Advanced single-cell sequencing techniques have revealed that brain immune cells—microglia and astrocytes—exist in distinct subpopulations with specialized inflammatory programs. Key molecular pathways including TREM2–APOE, NF-κB, JAK/STAT, and NLRP3 inflammasome signaling orchestrate chronic inflammation that both impairs the brain's ability to clear amyloid-beta plaques and accelerates toxic tau protein accumulation. The complement system's C1q–C3 axis simultaneously triggers excessive removal of healthy synapses, contributing to cognitive decline.
Perhaps most significantly, this inflammatory cascade extends far beyond the brain. Peripheral immune cells breach the compromised blood-brain barrier, while gut microbiome disruption sends inflammatory signals through the gut-brain axis, creating a self-perpetuating cycle of neuroinflammation. This represents a paradigm shift from viewing Alzheimer's as an isolated brain disorder to understanding it as a systemic inflammatory condition.
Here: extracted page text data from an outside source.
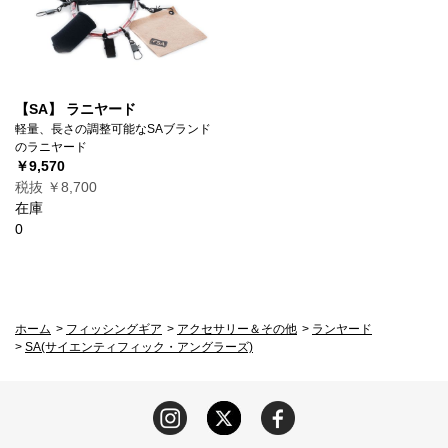
【SA】 ラニヤード
軽量、長さの調整可能なSAブランド
のラニヤード
￥9,570
税抜 ￥8,700
在庫
0
ホーム
>
フィッシングギア
>
アクセサリー＆その他
>
ランヤード
>
SA(サイエンティフィック・アングラーズ)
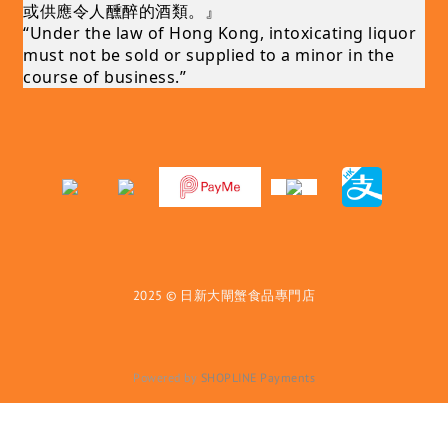
或供應令人醺醉的酒類。』
“Under the law of Hong Kong, intoxicating liquor
must not be sold or supplied to a minor in the
course of business.”
2025 © 日新大閘蟹食品專門店
Powered by
SHOPLINE Payments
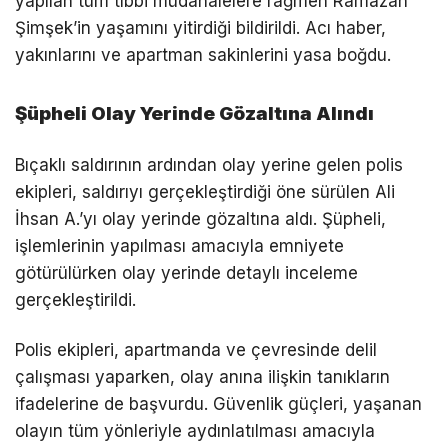
yapılan tüm tıbbi müdahalelere rağmen Ramazan
Şimşek’in yaşamını yitirdiği bildirildi. Acı haber,
yakınlarını ve apartman sakinlerini yasa boğdu.
Şüpheli Olay Yerinde Gözaltına Alındı
Bıçaklı saldırının ardından olay yerine gelen polis
ekipleri, saldırıyı gerçekleştirdiği öne sürülen Ali
İhsan A.’yı olay yerinde gözaltına aldı. Şüpheli,
işlemlerinin yapılması amacıyla emniyete
götürülürken olay yerinde detaylı inceleme
gerçekleştirildi.
Polis ekipleri, apartmanda ve çevresinde delil
çalışması yaparken, olay anına ilişkin tanıkların
ifadelerine de başvurdu. Güvenlik güçleri, yaşanan
olayın tüm yönleriyle aydınlatılması amacıyla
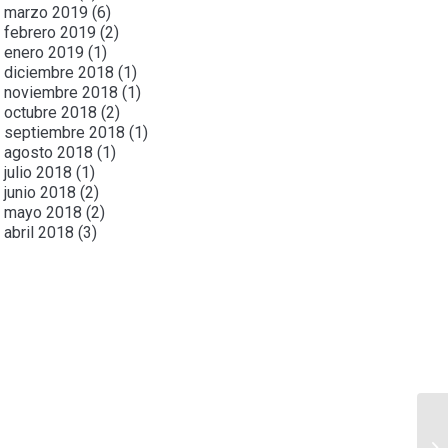
marzo 2019
(6)
febrero 2019
(2)
enero 2019
(1)
diciembre 2018
(1)
noviembre 2018
(1)
octubre 2018
(2)
septiembre 2018
(1)
agosto 2018
(1)
julio 2018
(1)
junio 2018
(2)
mayo 2018
(2)
abril 2018
(3)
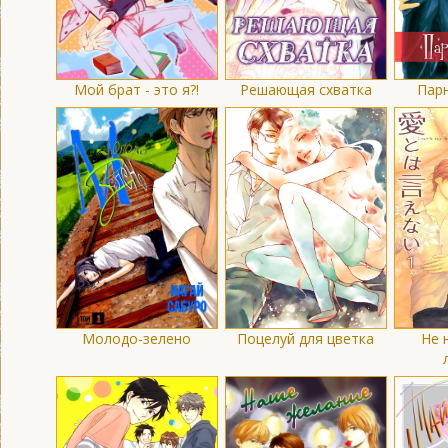
Мой брат - это я?!
Решающая схватка
Парн
Молодо-зелено
Поцелуй для цветка
Не 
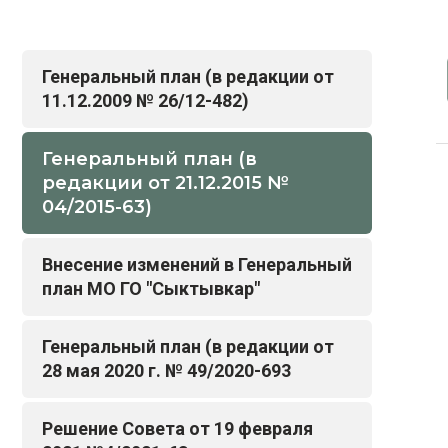
Генеральный план (в редакции от
11.12.2009 № 26/12-482)
Генеральный план (в
редакции от 21.12.2015 №
04/2015-63)
Внесение изменений в Генеральный
план МО ГО "Сыктывкар"
Генеральный план (в редакции от
28 мая 2020 г. № 49/2020-693
Решение Совета от 19 февраля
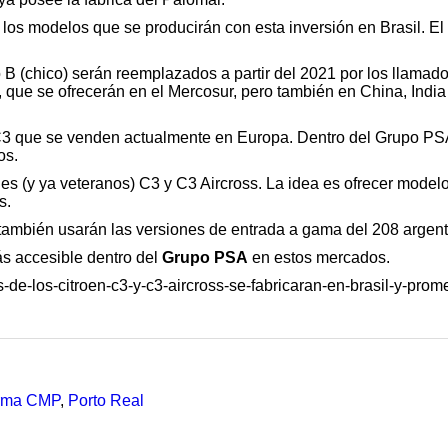
los modelos que se producirán con esta inversión en Brasil. El 
 B (chico) serán reemplazados a partir del 2021 por los llamad
, que se ofrecerán en el Mercosur, pero también en China, India e
C3 que se venden actualmente en Europa. Dentro del Grupo PSA,
os.
es (y ya veteranos) C3 y C3 Aircross. La idea es ofrecer mode
s.
 también usarán las versiones de entrada a gama del 208 argent
s accesible dentro del
Grupo PSA
en estos mercados.
-de-los-citroen-c3-y-c3-aircross-se-fabricaran-en-brasil-y-prom
orma CMP
,
Porto Real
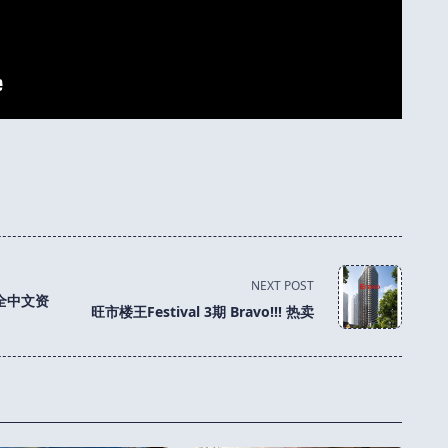
NEXT POST
全中文资
旺市楼王Festival 3期 Bravo!!! 热卖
The clinical implications are substantial. Biomarkers like GFAP, sTREM2, and YKL-40 now allow real-time monitoring of brain inflammation, potentially enabling earlier intervention. However, the complexity of these interconnected immune networks presents both opportunity and challenge—while offering multiple therapeutic targets, it also suggests that successful treatments may need to address systemic rather than just brain-specific inflammation.